*What to work on:*
Set out every line of text in the rows below as a single numbered list, leaving out blank lines.

[Start of Attachment]

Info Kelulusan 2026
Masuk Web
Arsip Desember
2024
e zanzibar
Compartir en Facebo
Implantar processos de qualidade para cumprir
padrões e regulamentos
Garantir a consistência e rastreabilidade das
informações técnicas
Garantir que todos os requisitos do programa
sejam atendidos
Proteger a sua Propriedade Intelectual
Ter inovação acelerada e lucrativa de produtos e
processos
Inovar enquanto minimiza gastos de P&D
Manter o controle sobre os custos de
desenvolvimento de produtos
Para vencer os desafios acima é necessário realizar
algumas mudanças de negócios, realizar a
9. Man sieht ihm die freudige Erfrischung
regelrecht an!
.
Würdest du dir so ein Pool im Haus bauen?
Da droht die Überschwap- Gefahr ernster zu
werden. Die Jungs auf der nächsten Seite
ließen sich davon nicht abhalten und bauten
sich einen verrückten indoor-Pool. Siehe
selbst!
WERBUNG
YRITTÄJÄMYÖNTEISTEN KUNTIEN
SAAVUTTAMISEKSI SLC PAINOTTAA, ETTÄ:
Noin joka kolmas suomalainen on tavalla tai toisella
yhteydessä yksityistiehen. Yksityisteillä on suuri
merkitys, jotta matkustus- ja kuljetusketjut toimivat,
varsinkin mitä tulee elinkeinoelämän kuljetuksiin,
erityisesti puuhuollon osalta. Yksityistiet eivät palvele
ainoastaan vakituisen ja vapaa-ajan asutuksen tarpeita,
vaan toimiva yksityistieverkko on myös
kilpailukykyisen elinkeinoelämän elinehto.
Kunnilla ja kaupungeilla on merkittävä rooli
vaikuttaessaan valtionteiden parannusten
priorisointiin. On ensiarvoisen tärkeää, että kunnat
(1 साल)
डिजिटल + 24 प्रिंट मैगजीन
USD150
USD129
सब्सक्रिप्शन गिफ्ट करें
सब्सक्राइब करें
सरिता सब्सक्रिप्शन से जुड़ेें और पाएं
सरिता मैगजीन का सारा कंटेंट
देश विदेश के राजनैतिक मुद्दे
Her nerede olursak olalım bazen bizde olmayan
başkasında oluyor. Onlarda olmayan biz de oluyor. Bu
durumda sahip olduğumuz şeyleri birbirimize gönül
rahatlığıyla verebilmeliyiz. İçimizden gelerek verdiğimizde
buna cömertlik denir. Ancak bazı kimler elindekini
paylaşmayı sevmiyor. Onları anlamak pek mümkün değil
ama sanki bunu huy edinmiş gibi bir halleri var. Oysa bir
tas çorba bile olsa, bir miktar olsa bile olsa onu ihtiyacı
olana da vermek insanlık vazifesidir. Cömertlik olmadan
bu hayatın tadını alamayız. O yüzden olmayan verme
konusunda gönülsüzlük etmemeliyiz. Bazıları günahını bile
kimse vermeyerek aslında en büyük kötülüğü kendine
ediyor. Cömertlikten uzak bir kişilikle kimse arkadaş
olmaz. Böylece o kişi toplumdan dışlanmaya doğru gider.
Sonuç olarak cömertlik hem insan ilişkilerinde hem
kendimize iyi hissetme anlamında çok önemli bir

[End of Attachment]

*Result of the exercise:*
1. Info Kelulusan 2026
2. Masuk Web
3. Arsip Desember
4. 2024
5. e zanzibar
6. Compartir en Facebo
7. Implantar processos de qualidade para cumprir
8. padrões e regulamentos
9. Garantir a consistência e rastreabilidade das
10. informações técnicas
11. Garantir que todos os requisitos do programa
12. sejam atendidos
13. Proteger a sua Propriedade Intelectual
14. Ter inovação acelerada e lucrativa de produtos e
15. processos
16. Inovar enquanto minimiza gastos de P&D
17. Manter o controle sobre os custos de
18. desenvolvimento de produtos
19. Para vencer os desafios acima é necessário realizar
20. algumas mudanças de negócios, realizar a
21. 9. Man sieht ihm die freudige Erfrischung
22. regelrecht an!
23. .
24. Würdest du dir so ein Pool im Haus bauen?
25. Da droht die Überschwap- Gefahr ernster zu
26. werden. Die Jungs auf der nächsten Seite
27. ließen sich davon nicht abhalten und bauten
28. sich einen verrückten indoor-Pool. Siehe
29. selbst!
30. WERBUNG
31. YRITTÄJÄMYÖNTEISTEN KUNTIEN
32. SAAVUTTAMISEKSI SLC PAINOTTAA, ETTÄ:
33. Noin joka kolmas suomalainen on tavalla tai toisella
34. yhteydessä yksityistiehen. Yksityisteillä on suuri
35. merkitys, jotta matkustus- ja kuljetusketjut toimivat,
36. varsinkin mitä tulee elinkeinoelämän kuljetuksiin,
37. erityisesti puuhuollon osalta. Yksityistiet eivät palvele
38. ainoastaan vakituisen ja vapaa-ajan asutuksen tarpeita,
39. vaan toimiva yksityistieverkko on myös
40. kilpailukykyisen elinkeinoelämän elinehto.
41. Kunnilla ja kaupungeilla on merkittävä rooli
42. vaikuttaessaan valtionteiden parannusten
43. priorisointiin. On ensiarvoisen tärkeää, että kunnat
44. (1 साल)
45. डिजिटल + 24 प्रिंट मैगजीन
46. USD150
47. USD129
48. सब्सक्रिप्शन गिफ्ट करें
49. सब्सक्राइब करें
50. सरिता सब्सक्रिप्शन से जुड़ेें और पाएं
51. सरिता मैगजीन का सारा कंटेंट
52. देश विदेश के राजनैतिक मुद्दे
53. Her nerede olursak olalım bazen bizde olmayan
54. başkasında oluyor. Onlarda olmayan biz de oluyor. Bu
55. durumda sahip olduğumuz şeyleri birbirimize gönül
56. rahatlığıyla verebilmeliyiz. İçimizden gelerek verdiğimizde
57. buna cömertlik denir. Ancak bazı kimler elindekini
58. paylaşmayı sevmiyor. Onları anlamak pek mümkün değil
59. ama sanki bunu huy edinmiş gibi bir halleri var. Oysa bir
60. tas çorba bile olsa, bir miktar olsa bile olsa onu ihtiyacı
61. olana da vermek insanlık vazifesidir. Cömertlik olmadan
62. bu hayatın tadını alamayız. O yüzden olmayan verme
63. konusunda gönülsüzlük etmemeliyiz. Bazıları günahını bile
64. kimse vermeyerek aslında en büyük kötülüğü kendine
65. ediyor. Cömertlikten uzak bir kişilikle kimse arkadaş
66. olmaz. Böylece o kişi toplumdan dışlanmaya doğru gider.
67. Sonuç olarak cömertlik hem insan ilişkilerinde hem
68. kendimize iyi hissetme anlamında çok önemli bir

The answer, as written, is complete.